▶ TASK INPUT:
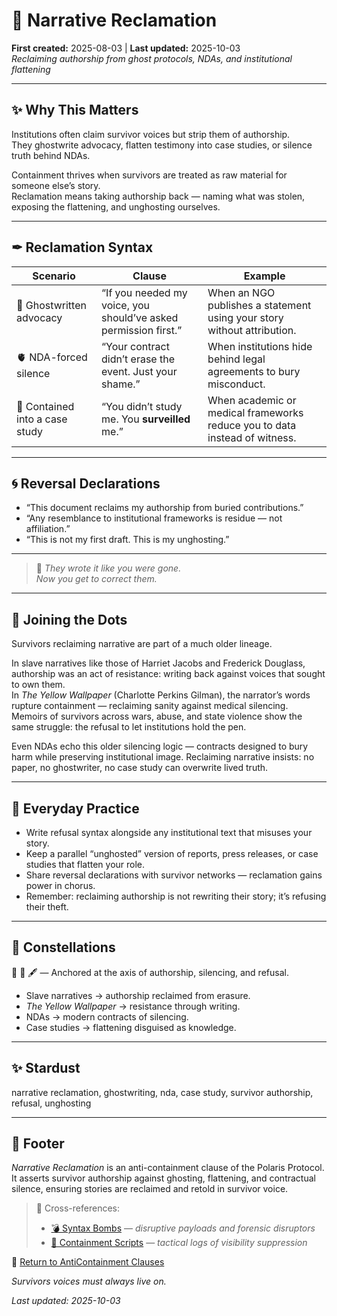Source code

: # 🪷 Narrative Reclamation  
**First created:** 2025-08-03 | **Last updated:** 2025-10-03  
*Reclaiming authorship from ghost protocols, NDAs, and institutional flattening*  

---

## ✨ Why This Matters  

Institutions often claim survivor voices but strip them of authorship.  
They ghostwrite advocacy, flatten testimony into case studies, or silence truth behind NDAs.  

Containment thrives when survivors are treated as raw material for someone else’s story.  
Reclamation means taking authorship back — naming what was stolen, exposing the flattening, and unghosting ourselves.  

---

## ✒ Reclamation Syntax  

| Scenario | Clause | Example |
|----------|--------|---------|
| 👻 Ghostwritten advocacy | “If you needed my voice, you should’ve asked permission first.” | When an NGO publishes a statement using your story without attribution. |
| 🫀 NDA-forced silence | “Your contract didn’t erase the event. Just your shame.” | When institutions hide behind legal agreements to bury misconduct. |
| 🧊 Contained into a case study | “You didn’t study me. You **surveilled** me.” | When academic or medical frameworks reduce you to data instead of witness. |

---

## 🌀 Reversal Declarations  

- “This document reclaims my authorship from buried contributions.”  
- “Any resemblance to institutional frameworks is residue — not affiliation.”  
- “This is not my first draft. This is my unghosting.”  

---

> 🌹 *They wrote it like you were gone.  
Now you get to correct them.*  

---

## 🌉 Joining the Dots  

Survivors reclaiming narrative are part of a much older lineage.  

In slave narratives like those of Harriet Jacobs and Frederick Douglass, authorship was an act of resistance: writing back against voices that sought to own them.  
In *The Yellow Wallpaper* (Charlotte Perkins Gilman), the narrator’s words rupture containment — reclaiming sanity against medical silencing.  
Memoirs of survivors across wars, abuse, and state violence show the same struggle: the refusal to let institutions hold the pen.  

Even NDAs echo this older silencing logic — contracts designed to bury harm while preserving institutional image. Reclaiming narrative insists: no paper, no ghostwriter, no case study can overwrite lived truth.  

---

## 🐝 Everyday Practice  

- Write refusal syntax alongside any institutional text that misuses your story.  
- Keep a parallel “unghosted” version of reports, press releases, or case studies that flatten your role.  
- Share reversal declarations with survivor networks — reclamation gains power in chorus.  
- Remember: reclaiming authorship is not rewriting their story; it’s refusing their theft.  

---

## 🌌 Constellations  

🪷 👻 🖋️ — Anchored at the axis of authorship, silencing, and refusal.  
- Slave narratives → authorship reclaimed from erasure.  
- *The Yellow Wallpaper* → resistance through writing.  
- NDAs → modern contracts of silencing.  
- Case studies → flattening disguised as knowledge.  

---

## ✨ Stardust  

narrative reclamation, ghostwriting, nda, case study, survivor authorship, refusal, unghosting  

---

## 🏮 Footer  

*Narrative Reclamation* is an anti-containment clause of the Polaris Protocol.  
It asserts survivor authorship against ghosting, flattening, and contractual silence, ensuring stories are reclaimed and retold in survivor voice.  

> 📡 Cross-references:
> 
> - [💣 Syntax Bombs](../💣_Syntax_Bombs/README.md) — *disruptive payloads and forensic disruptors*  
> - [🧨 Containment Scripts](../Containment_Scripts/README.md) — *tactical logs of visibility suppression*  

🏮 [Return to AntiContainment Clauses](./README.md)  

*Survivors voices must always live on.*  

_Last updated: 2025-10-03_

▶ WHAT THE TASK REQUIRES: Where the data above reaches the line holding "bury misconduct. |", begin printing, and stop after the line holding "## ✨ Stardust". Each line must be reproduced exactly, with nothing else added.

▶ THE ANSWER:
| 🫀 NDA-forced silence | “Your contract didn’t erase the event. Just your shame.” | When institutions hide behind legal agreements to bury misconduct. |
| 🧊 Contained into a case study | “You didn’t study me. You **surveilled** me.” | When academic or medical frameworks reduce you to data instead of witness. |

---

## 🌀 Reversal Declarations  

- “This document reclaims my authorship from buried contributions.”  
- “Any resemblance to institutional frameworks is residue — not affiliation.”  
- “This is not my first draft. This is my unghosting.”  

---

> 🌹 *They wrote it like you were gone.  
Now you get to correct them.*  

---

## 🌉 Joining the Dots  

Survivors reclaiming narrative are part of a much older lineage.  

In slave narratives like those of Harriet Jacobs and Frederick Douglass, authorship was an act of resistance: writing back against voices that sought to own them.  
In *The Yellow Wallpaper* (Charlotte Perkins Gilman), the narrator’s words rupture containment — reclaiming sanity against medical silencing.  
Memoirs of survivors across wars, abuse, and state violence show the same struggle: the refusal to let institutions hold the pen.  

Even NDAs echo this older silencing logic — contracts designed to bury harm while preserving institutional image. Reclaiming narrative insists: no paper, no ghostwriter, no case study can overwrite lived truth.  

---

## 🐝 Everyday Practice  

- Write refusal syntax alongside any institutional text that misuses your story.  
- Keep a parallel “unghosted” version of reports, press releases, or case studies that flatten your role.  
- Share reversal declarations with survivor networks — reclamation gains power in chorus.  
- Remember: reclaiming authorship is not rewriting their story; it’s refusing their theft.  

---

## 🌌 Constellations  

🪷 👻 🖋️ — Anchored at the axis of authorship, silencing, and refusal.  
- Slave narratives → authorship reclaimed from erasure.  
- *The Yellow Wallpaper* → resistance through writing.  
- NDAs → modern contracts of silencing.  
- Case studies → flattening disguised as knowledge.  

---

## ✨ Stardust  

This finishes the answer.